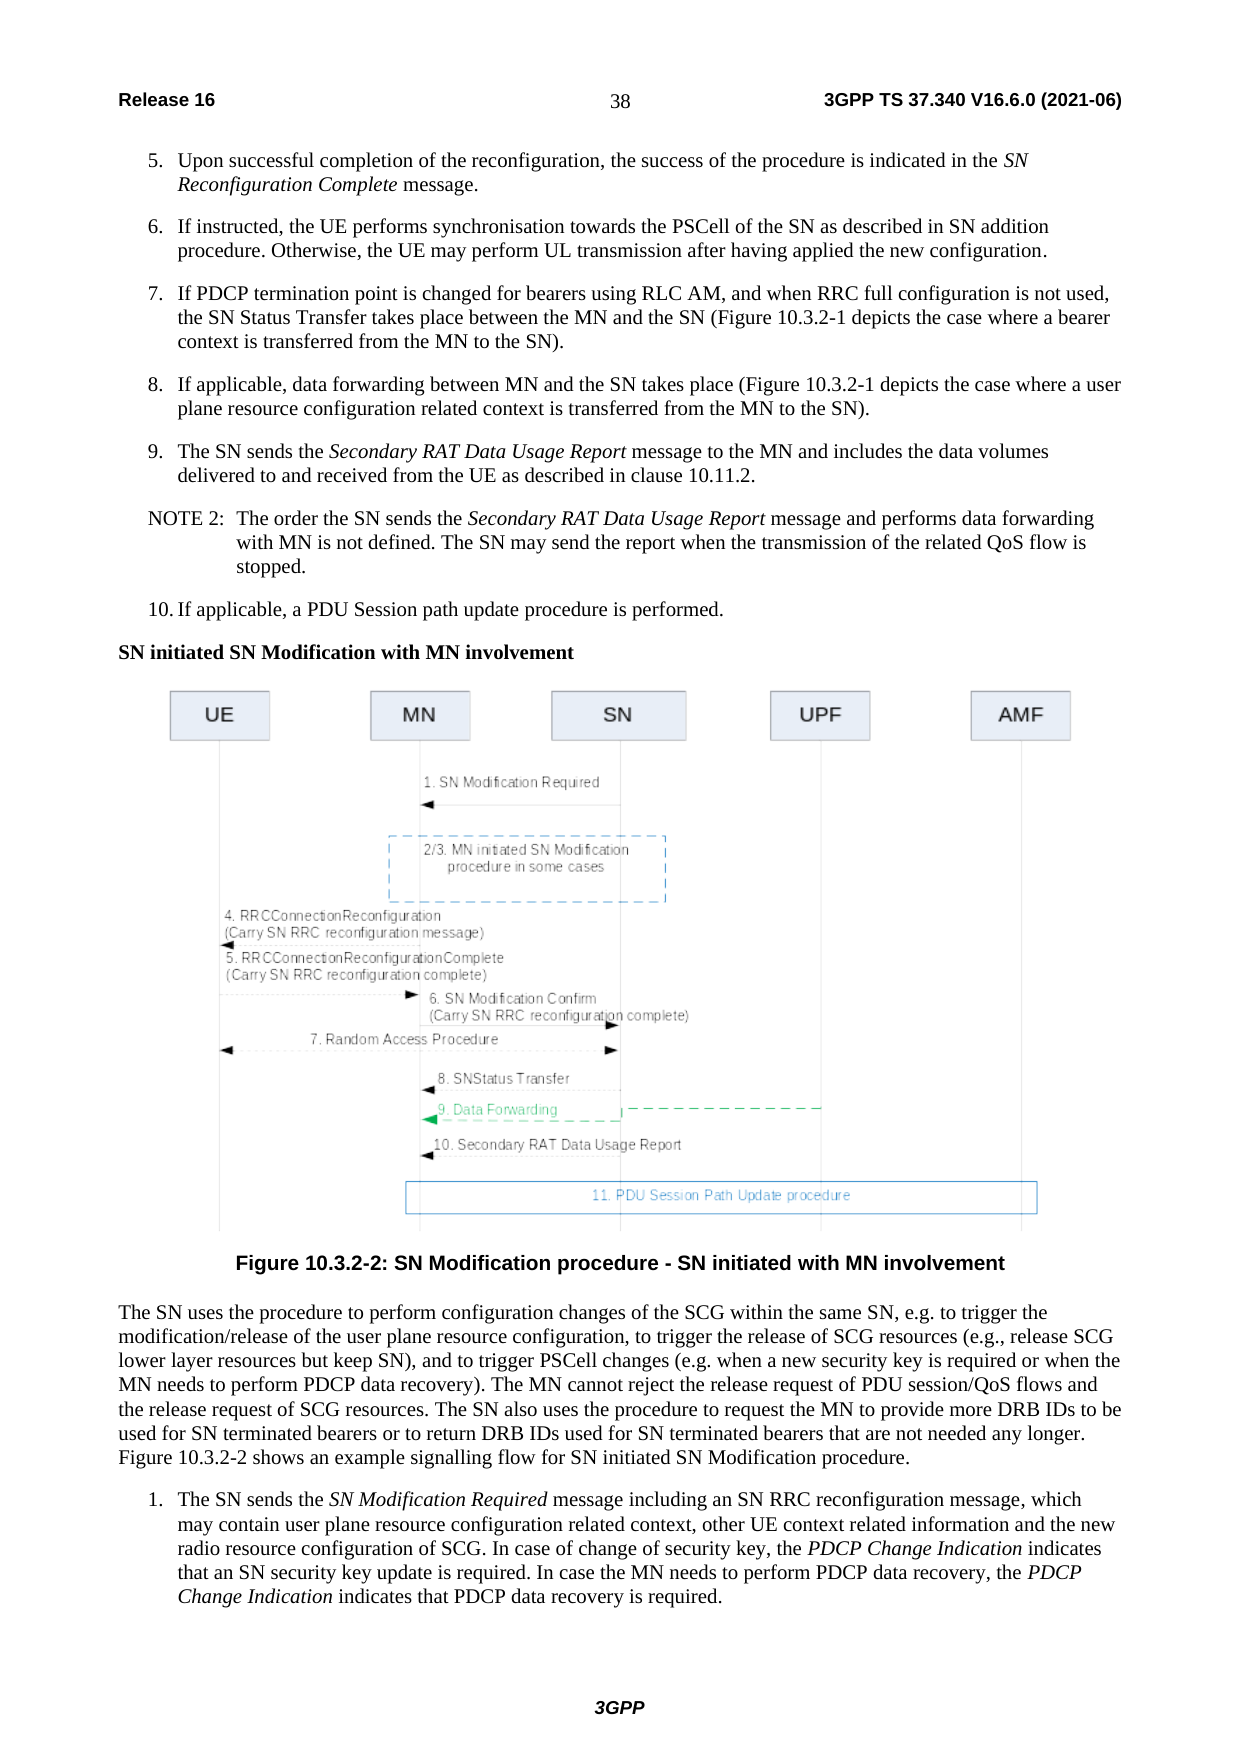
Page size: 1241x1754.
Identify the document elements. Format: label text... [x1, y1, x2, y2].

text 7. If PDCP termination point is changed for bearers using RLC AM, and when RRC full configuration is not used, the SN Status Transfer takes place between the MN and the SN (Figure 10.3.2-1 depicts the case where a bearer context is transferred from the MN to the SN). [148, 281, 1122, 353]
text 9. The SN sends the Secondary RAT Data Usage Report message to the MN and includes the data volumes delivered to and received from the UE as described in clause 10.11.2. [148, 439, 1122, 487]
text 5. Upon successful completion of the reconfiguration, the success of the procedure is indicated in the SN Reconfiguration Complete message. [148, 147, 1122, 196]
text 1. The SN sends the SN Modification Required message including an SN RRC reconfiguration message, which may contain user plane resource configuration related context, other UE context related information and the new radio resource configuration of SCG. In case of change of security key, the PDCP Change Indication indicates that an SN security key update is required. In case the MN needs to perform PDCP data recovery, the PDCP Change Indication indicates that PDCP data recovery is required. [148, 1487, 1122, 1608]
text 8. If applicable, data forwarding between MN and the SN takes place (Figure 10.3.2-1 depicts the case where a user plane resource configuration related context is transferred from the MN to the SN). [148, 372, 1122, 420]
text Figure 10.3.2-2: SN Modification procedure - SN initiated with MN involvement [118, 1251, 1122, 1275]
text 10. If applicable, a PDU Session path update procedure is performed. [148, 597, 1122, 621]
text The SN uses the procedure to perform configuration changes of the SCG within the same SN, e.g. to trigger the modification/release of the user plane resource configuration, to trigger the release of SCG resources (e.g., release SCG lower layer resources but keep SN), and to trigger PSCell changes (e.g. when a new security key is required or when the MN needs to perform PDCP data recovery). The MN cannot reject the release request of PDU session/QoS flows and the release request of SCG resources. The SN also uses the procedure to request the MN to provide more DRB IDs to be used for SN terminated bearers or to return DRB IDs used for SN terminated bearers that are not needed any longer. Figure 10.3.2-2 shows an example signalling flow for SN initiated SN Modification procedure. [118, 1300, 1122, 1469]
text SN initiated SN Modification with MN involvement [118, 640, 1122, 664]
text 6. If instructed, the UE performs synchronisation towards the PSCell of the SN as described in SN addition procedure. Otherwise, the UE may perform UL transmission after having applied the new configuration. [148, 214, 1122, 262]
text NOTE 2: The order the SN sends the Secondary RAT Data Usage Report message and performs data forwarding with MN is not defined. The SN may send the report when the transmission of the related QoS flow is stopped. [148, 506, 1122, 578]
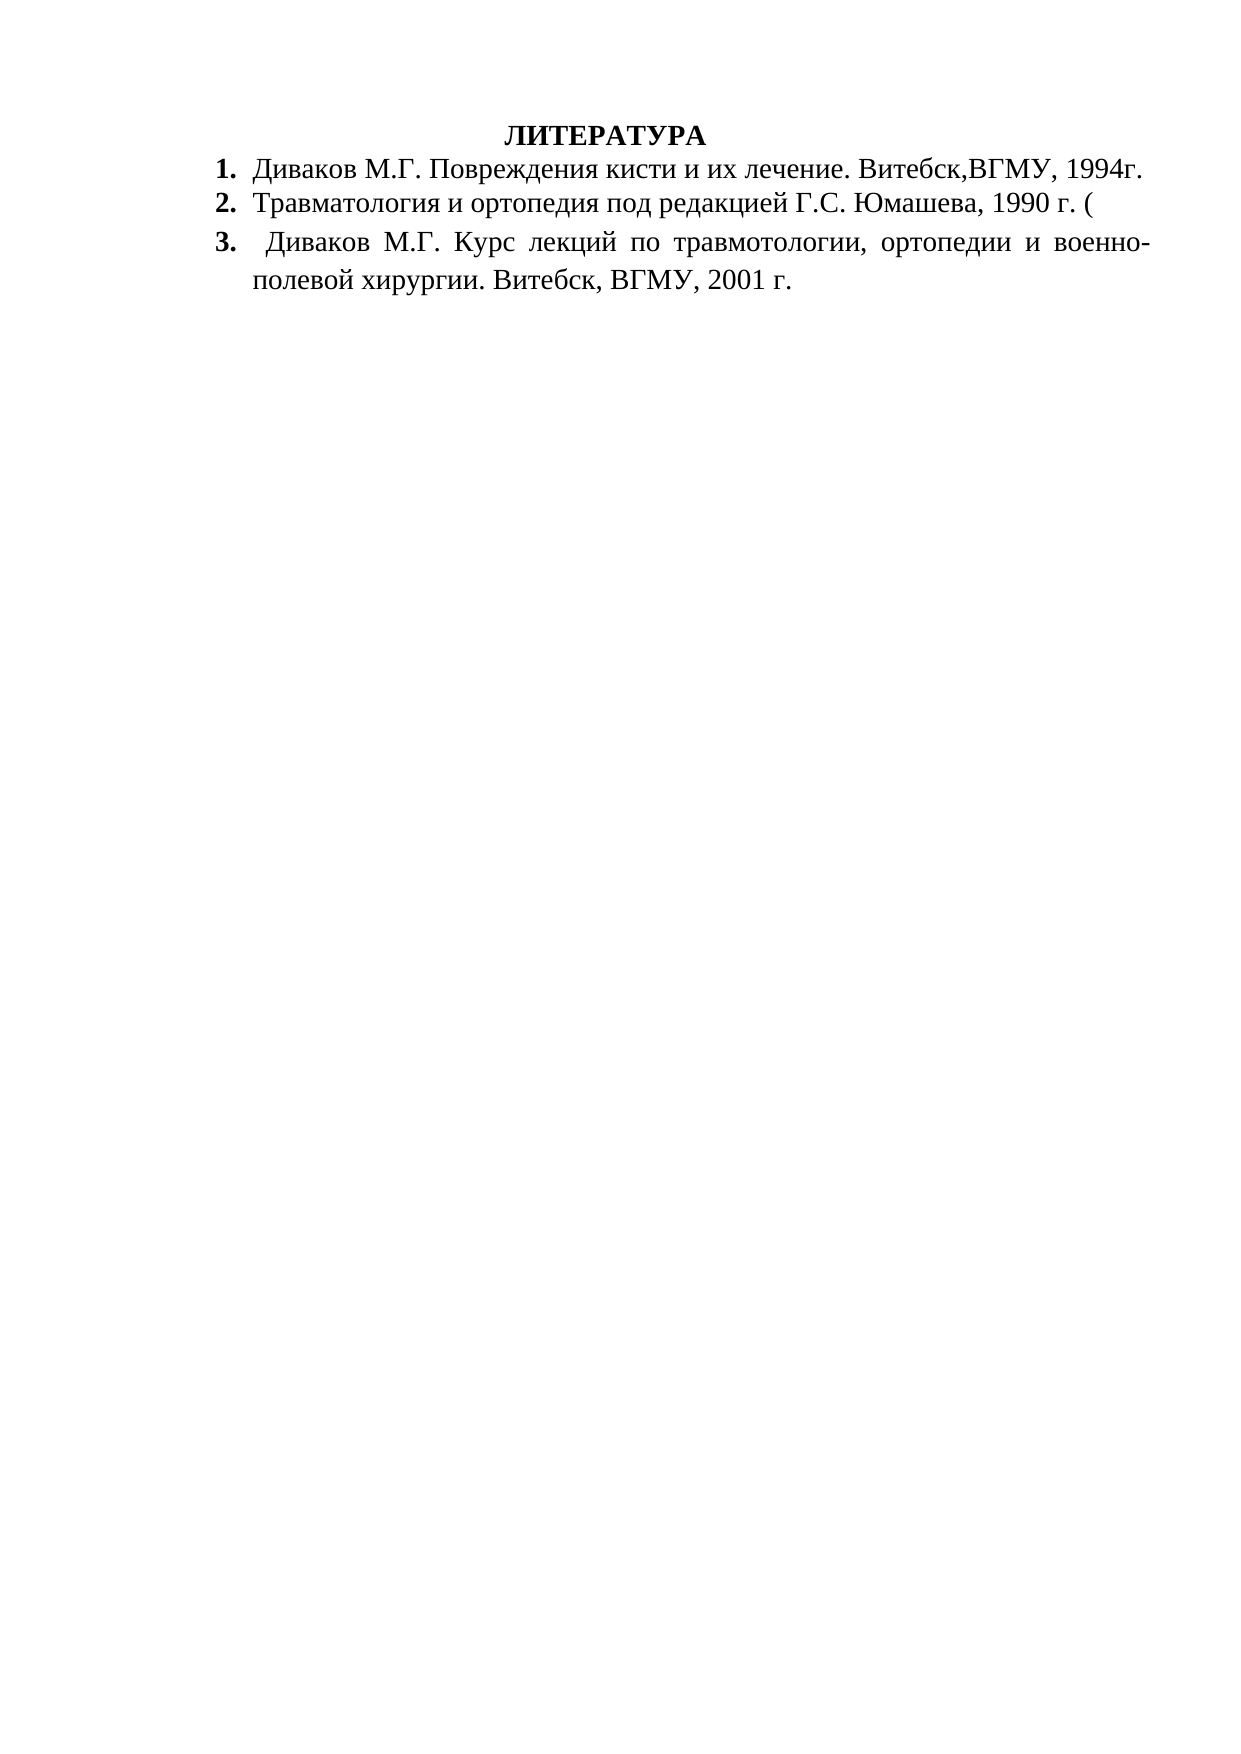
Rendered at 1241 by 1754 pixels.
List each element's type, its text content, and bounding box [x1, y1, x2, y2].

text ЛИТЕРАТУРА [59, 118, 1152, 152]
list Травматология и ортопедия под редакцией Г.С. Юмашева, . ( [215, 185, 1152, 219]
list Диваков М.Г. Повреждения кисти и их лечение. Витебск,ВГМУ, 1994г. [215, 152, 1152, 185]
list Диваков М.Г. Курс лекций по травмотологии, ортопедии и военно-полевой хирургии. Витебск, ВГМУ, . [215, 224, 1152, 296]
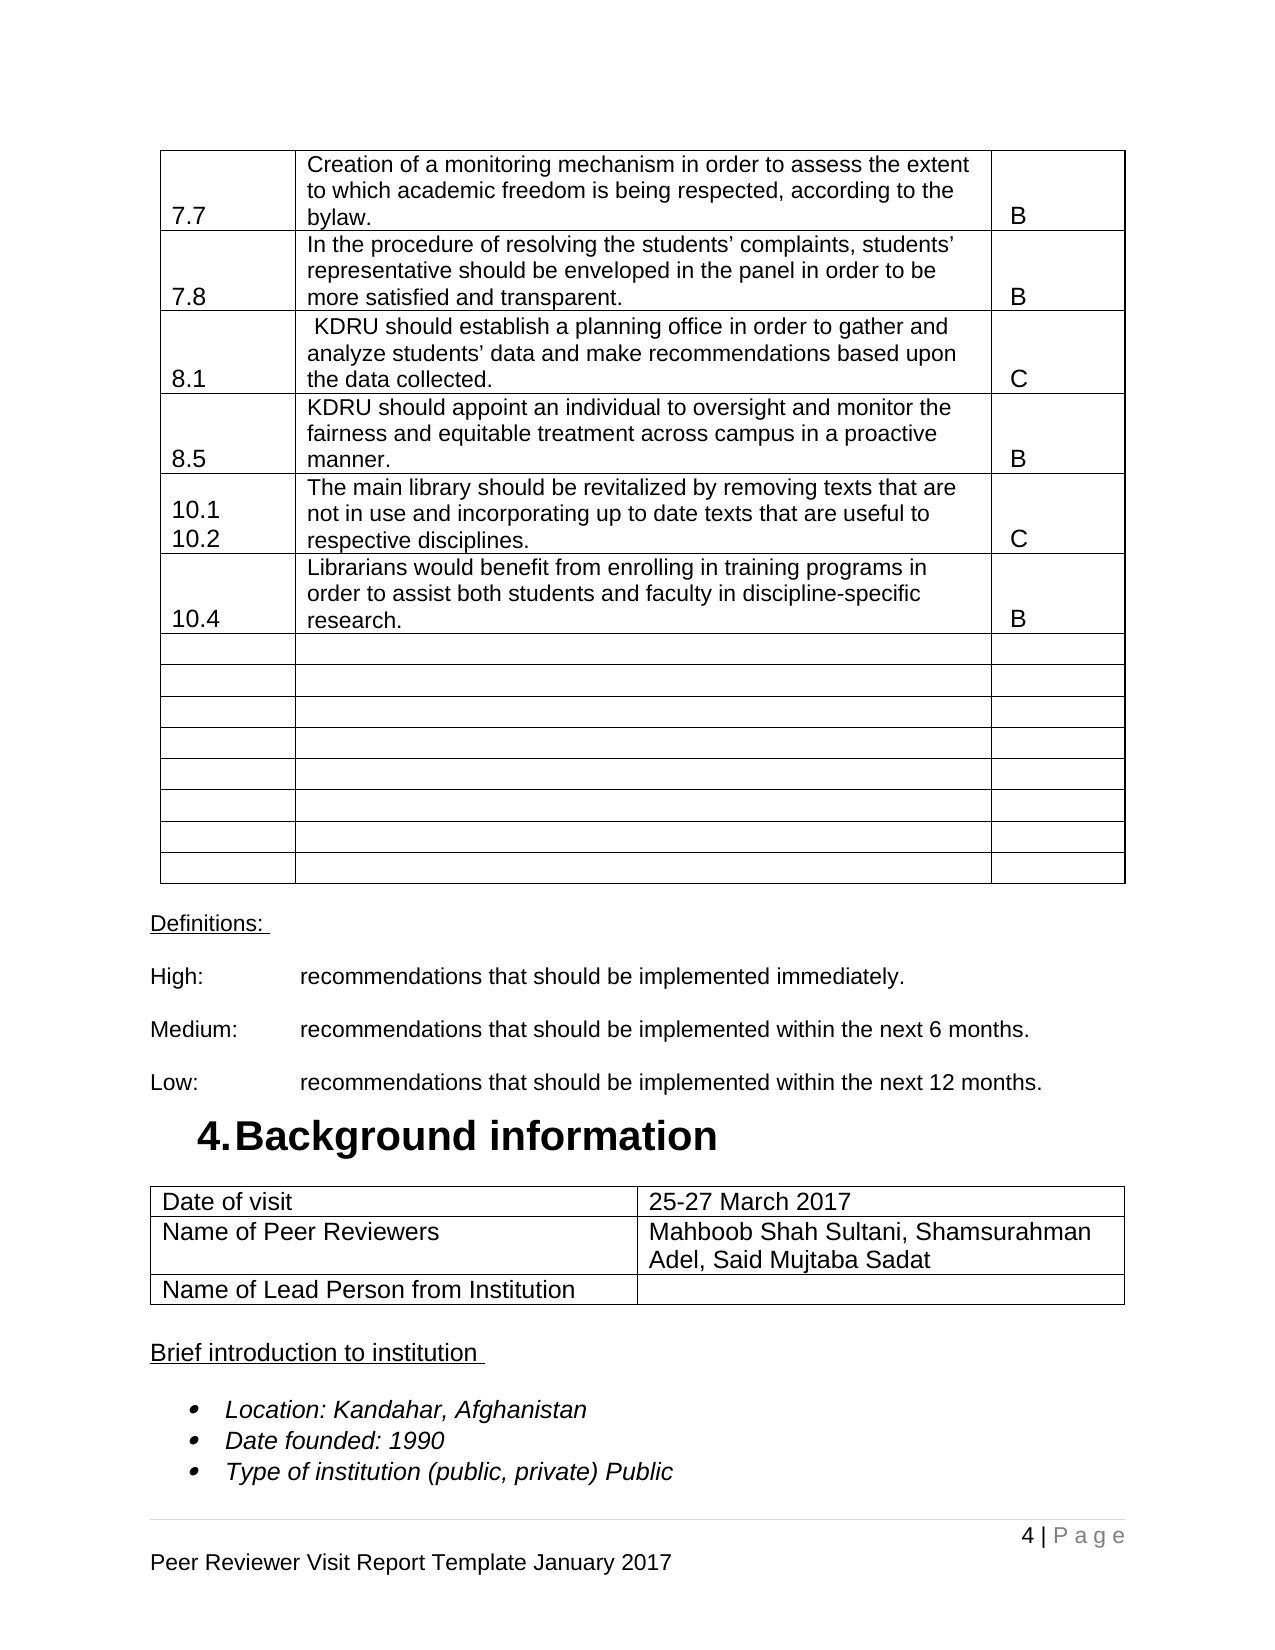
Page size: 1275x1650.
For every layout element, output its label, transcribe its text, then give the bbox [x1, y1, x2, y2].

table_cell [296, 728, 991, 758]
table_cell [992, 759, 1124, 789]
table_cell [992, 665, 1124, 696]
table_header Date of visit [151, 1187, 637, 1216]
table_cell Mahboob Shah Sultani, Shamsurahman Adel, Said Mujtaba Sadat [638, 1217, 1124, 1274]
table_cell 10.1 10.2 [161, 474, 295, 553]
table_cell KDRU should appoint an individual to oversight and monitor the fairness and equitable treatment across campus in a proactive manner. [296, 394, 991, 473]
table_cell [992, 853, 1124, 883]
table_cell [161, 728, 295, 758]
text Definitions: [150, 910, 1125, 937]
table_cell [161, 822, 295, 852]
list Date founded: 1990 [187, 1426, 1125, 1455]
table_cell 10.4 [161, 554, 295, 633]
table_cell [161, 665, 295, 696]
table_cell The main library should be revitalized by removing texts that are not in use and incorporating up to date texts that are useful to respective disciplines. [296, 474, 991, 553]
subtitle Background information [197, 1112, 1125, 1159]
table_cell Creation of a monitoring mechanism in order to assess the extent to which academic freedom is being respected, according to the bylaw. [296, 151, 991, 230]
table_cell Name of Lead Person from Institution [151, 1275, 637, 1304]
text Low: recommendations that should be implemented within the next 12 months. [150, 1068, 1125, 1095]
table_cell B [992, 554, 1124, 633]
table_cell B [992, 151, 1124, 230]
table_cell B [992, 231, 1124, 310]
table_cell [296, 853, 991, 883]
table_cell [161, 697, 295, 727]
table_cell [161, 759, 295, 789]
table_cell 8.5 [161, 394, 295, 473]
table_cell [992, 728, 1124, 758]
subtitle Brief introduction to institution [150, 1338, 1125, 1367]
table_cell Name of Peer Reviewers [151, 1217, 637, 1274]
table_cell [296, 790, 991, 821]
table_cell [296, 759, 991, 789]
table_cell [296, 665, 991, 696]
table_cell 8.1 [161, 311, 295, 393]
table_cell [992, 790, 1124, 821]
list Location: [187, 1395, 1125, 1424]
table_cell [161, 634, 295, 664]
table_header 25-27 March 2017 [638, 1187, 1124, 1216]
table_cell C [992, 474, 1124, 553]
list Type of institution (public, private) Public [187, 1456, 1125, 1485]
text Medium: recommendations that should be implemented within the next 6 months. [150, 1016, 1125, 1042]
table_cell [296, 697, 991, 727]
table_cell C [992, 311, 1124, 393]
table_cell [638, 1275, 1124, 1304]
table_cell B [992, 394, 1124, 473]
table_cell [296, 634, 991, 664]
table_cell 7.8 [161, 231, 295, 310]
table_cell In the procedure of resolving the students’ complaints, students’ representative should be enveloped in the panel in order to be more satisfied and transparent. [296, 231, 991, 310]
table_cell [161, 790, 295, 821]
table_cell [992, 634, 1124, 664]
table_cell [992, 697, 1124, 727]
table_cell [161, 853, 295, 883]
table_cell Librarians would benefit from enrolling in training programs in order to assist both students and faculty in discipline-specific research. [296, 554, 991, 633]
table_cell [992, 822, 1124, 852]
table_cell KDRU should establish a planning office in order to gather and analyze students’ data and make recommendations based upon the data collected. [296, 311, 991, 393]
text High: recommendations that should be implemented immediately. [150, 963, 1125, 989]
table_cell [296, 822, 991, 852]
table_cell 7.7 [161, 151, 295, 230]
··········
== WHAT YOU ARE ASKED TO DO ==
In the listing above, find each line where "plane" occurs and copy it.

== RESPONSE TO THIS EXERCISE ==
text 1. The SN sends the SN Modification Required message including an SN RRC reconfiguration message, which may contain user plane resource configuration related context, other UE context related information and the new radio resource configuration of SCG. In case of change of security key, the PDCP Change Indication indicates that an SN security key update is required. In case the MN needs to perform PDCP data recovery, the PDCP Change Indication indicates that PDCP data recovery is required. [148, 1487, 1122, 1608]
text 8. If applicable, data forwarding between MN and the SN takes place (Figure 10.3.2-1 depicts the case where a user plane resource configuration related context is transferred from the MN to the SN). [148, 372, 1122, 420]
text The SN uses the procedure to perform configuration changes of the SCG within the same SN, e.g. to trigger the modification/release of the user plane resource configuration, to trigger the release of SCG resources (e.g., release SCG lower layer resources but keep SN), and to trigger PSCell changes (e.g. when a new security key is required or when the MN needs to perform PDCP data recovery). The MN cannot reject the release request of PDU session/QoS flows and the release request of SCG resources. The SN also uses the procedure to request the MN to provide more DRB IDs to be used for SN terminated bearers or to return DRB IDs used for SN terminated bearers that are not needed any longer. Figure 10.3.2-2 shows an example signalling flow for SN initiated SN Modification procedure. [118, 1300, 1122, 1469]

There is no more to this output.